WHAT YOU NEED TO DO: The response should contain every entry, reproduced exactly.

Saved entries:
+ + + +
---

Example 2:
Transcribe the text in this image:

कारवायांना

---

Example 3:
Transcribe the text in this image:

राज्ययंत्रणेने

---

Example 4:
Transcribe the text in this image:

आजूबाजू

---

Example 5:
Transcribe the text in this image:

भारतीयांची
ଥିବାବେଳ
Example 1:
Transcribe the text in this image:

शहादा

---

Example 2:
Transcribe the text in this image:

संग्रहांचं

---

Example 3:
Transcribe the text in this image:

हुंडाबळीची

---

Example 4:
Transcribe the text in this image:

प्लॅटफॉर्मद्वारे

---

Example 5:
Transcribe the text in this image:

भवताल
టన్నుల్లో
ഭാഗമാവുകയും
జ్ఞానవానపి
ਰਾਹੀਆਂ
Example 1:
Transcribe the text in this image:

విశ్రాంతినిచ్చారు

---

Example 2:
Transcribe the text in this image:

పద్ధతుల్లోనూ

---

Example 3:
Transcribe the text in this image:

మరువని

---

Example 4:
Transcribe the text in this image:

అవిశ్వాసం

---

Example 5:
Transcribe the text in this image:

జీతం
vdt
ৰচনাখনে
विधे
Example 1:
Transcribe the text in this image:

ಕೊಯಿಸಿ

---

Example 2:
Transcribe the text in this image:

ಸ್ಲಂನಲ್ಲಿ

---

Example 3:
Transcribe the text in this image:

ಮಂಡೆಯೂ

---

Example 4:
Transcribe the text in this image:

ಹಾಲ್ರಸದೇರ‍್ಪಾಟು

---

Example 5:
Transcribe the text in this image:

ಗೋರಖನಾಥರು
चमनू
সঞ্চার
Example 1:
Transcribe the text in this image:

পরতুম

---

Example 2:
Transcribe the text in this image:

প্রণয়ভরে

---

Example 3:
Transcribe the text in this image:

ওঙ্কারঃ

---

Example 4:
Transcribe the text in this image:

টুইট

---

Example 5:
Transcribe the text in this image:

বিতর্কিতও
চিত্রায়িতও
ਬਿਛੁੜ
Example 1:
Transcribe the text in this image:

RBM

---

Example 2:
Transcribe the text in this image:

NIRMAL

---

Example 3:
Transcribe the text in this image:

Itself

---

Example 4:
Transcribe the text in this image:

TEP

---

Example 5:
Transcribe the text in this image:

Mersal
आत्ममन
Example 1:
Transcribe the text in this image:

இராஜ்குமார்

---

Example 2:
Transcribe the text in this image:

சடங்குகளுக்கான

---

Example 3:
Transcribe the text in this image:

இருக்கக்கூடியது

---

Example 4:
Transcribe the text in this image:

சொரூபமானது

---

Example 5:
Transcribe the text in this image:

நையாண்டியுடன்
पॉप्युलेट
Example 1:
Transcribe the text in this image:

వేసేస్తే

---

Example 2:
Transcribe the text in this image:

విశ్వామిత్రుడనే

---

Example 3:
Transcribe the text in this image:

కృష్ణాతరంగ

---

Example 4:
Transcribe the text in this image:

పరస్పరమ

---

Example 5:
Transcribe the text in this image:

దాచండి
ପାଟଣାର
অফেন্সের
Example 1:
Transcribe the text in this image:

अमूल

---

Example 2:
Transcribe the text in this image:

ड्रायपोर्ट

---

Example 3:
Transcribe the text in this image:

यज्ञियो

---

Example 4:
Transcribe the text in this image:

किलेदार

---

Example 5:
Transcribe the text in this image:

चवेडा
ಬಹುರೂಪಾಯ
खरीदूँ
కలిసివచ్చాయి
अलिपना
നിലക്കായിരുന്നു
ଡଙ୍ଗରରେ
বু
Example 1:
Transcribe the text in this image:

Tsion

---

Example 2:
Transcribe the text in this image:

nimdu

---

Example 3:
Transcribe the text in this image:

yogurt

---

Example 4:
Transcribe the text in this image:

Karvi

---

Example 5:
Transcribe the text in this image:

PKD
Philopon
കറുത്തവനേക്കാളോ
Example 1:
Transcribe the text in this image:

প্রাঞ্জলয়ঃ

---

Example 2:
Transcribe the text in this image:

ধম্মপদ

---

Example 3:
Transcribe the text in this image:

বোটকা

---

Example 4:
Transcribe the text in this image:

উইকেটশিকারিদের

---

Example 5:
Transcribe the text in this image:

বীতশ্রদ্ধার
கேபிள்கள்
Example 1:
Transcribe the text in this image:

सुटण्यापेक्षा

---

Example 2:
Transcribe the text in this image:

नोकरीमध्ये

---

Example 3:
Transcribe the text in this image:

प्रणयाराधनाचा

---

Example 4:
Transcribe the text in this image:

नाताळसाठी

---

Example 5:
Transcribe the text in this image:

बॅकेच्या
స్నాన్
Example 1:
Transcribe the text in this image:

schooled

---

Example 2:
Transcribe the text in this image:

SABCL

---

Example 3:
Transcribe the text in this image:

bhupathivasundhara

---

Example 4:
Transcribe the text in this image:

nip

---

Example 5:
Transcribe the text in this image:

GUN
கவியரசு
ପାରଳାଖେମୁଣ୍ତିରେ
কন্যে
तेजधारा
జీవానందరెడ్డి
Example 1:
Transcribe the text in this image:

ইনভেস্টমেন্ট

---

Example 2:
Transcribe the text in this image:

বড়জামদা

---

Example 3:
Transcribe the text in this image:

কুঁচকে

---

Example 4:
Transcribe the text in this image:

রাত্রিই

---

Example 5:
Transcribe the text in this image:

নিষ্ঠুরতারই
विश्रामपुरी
+ + + +
TASK RESPONSE:
---

Example 2:
Transcribe the text in this image:

कारवायांना

---

Example 3:
Transcribe the text in this image:

राज्ययंत्रणेने

---

Example 4:
Transcribe the text in this image:

आजूबाजू

---

Example 5:
Transcribe the text in this image:

भारतीयांची
ଥିବାବେଳ
Example 1:
Transcribe the text in this image:

शहादा

---

Example 2:
Transcribe the text in this image:

संग्रहांचं

---

Example 3:
Transcribe the text in this image:

हुंडाबळीची

---

Example 4:
Transcribe the text in this image:

प्लॅटफॉर्मद्वारे

---

Example 5:
Transcribe the text in this image:

भवताल
టన్నుల్లో
ഭാഗമാവുകയും
జ్ఞానవానపి
ਰਾਹੀਆਂ
Example 1:
Transcribe the text in this image:

విశ్రాంతినిచ్చారు

---

Example 2:
Transcribe the text in this image:

పద్ధతుల్లోనూ

---

Example 3:
Transcribe the text in this image:

మరువని

---

Example 4:
Transcribe the text in this image:

అవిశ్వాసం

---

Example 5:
Transcribe the text in this image:

జీతం
vdt
ৰচনাখনে
विधे
Example 1:
Transcribe the text in this image:

ಕೊಯಿಸಿ

---

Example 2:
Transcribe the text in this image:

ಸ್ಲಂನಲ್ಲಿ

---

Example 3:
Transcribe the text in this image:

ಮಂಡೆಯೂ

---

Example 4:
Transcribe the text in this image:

ಹಾಲ್ರಸದೇರ‍್ಪಾಟು

---

Example 5:
Transcribe the text in this image:

ಗೋರಖನಾಥರು
चमनू
সঞ্চার
Example 1:
Transcribe the text in this image:

পরতুম

---

Example 2:
Transcribe the text in this image:

প্রণয়ভরে

---

Example 3:
Transcribe the text in this image:

ওঙ্কারঃ

---

Example 4:
Transcribe the text in this image:

টুইট

---

Example 5:
Transcribe the text in this image:

বিতর্কিতও
চিত্রায়িতও
ਬਿਛੁੜ
Example 1:
Transcribe the text in this image:

RBM

---

Example 2:
Transcribe the text in this image:

NIRMAL

---

Example 3:
Transcribe the text in this image:

Itself

---

Example 4:
Transcribe the text in this image:

TEP

---

Example 5:
Transcribe the text in this image:

Mersal
आत्ममन
Example 1:
Transcribe the text in this image:

இராஜ்குமார்

---

Example 2:
Transcribe the text in this image:

சடங்குகளுக்கான

---

Example 3:
Transcribe the text in this image:

இருக்கக்கூடியது

---

Example 4:
Transcribe the text in this image:

சொரூபமானது

---

Example 5:
Transcribe the text in this image:

நையாண்டியுடன்
पॉप्युलेट
Example 1:
Transcribe the text in this image:

వేసేస్తే

---

Example 2:
Transcribe the text in this image:

విశ్వామిత్రుడనే

---

Example 3:
Transcribe the text in this image:

కృష్ణాతరంగ

---

Example 4:
Transcribe the text in this image:

పరస్పరమ

---

Example 5:
Transcribe the text in this image:

దాచండి
ପାଟଣାର
অফেন্সের
Example 1:
Transcribe the text in this image:

अमूल

---

Example 2:
Transcribe the text in this image:

ड्रायपोर्ट

---

Example 3:
Transcribe the text in this image:

यज्ञियो

---

Example 4:
Transcribe the text in this image:

किलेदार

---

Example 5:
Transcribe the text in this image:

चवेडा
ಬಹುರೂಪಾಯ
खरीदूँ
కలిసివచ్చాయి
अलिपना
നിലക്കായിരുന്നു
ଡଙ୍ଗରରେ
বু
Example 1:
Transcribe the text in this image:

Tsion

---

Example 2:
Transcribe the text in this image:

nimdu

---

Example 3:
Transcribe the text in this image:

yogurt

---

Example 4:
Transcribe the text in this image:

Karvi

---

Example 5:
Transcribe the text in this image:

PKD
Philopon
കറുത്തവനേക്കാളോ
Example 1:
Transcribe the text in this image:

প্রাঞ্জলয়ঃ

---

Example 2:
Transcribe the text in this image:

ধম্মপদ

---

Example 3:
Transcribe the text in this image:

বোটকা

---

Example 4:
Transcribe the text in this image:

উইকেটশিকারিদের

---

Example 5:
Transcribe the text in this image:

বীতশ্রদ্ধার
கேபிள்கள்
Example 1:
Transcribe the text in this image:

सुटण्यापेक्षा

---

Example 2:
Transcribe the text in this image:

नोकरीमध्ये

---

Example 3:
Transcribe the text in this image:

प्रणयाराधनाचा

---

Example 4:
Transcribe the text in this image:

नाताळसाठी

---

Example 5:
Transcribe the text in this image:

बॅकेच्या
స్నాన్
Example 1:
Transcribe the text in this image:

schooled

---

Example 2:
Transcribe the text in this image:

SABCL

---

Example 3:
Transcribe the text in this image:

bhupathivasundhara

---

Example 4:
Transcribe the text in this image:

nip

---

Example 5:
Transcribe the text in this image:

GUN
கவியரசு
ପାରଳାଖେମୁଣ୍ତିରେ
কন্যে
तेजधारा
జీవానందరెడ్డి
Example 1:
Transcribe the text in this image:

ইনভেস্টমেন্ট

---

Example 2:
Transcribe the text in this image:

বড়জামদা

---

Example 3:
Transcribe the text in this image:

কুঁচকে

---

Example 4:
Transcribe the text in this image:

রাত্রিই

---

Example 5:
Transcribe the text in this image:

নিষ্ঠুরতারই
विश्रामपुरी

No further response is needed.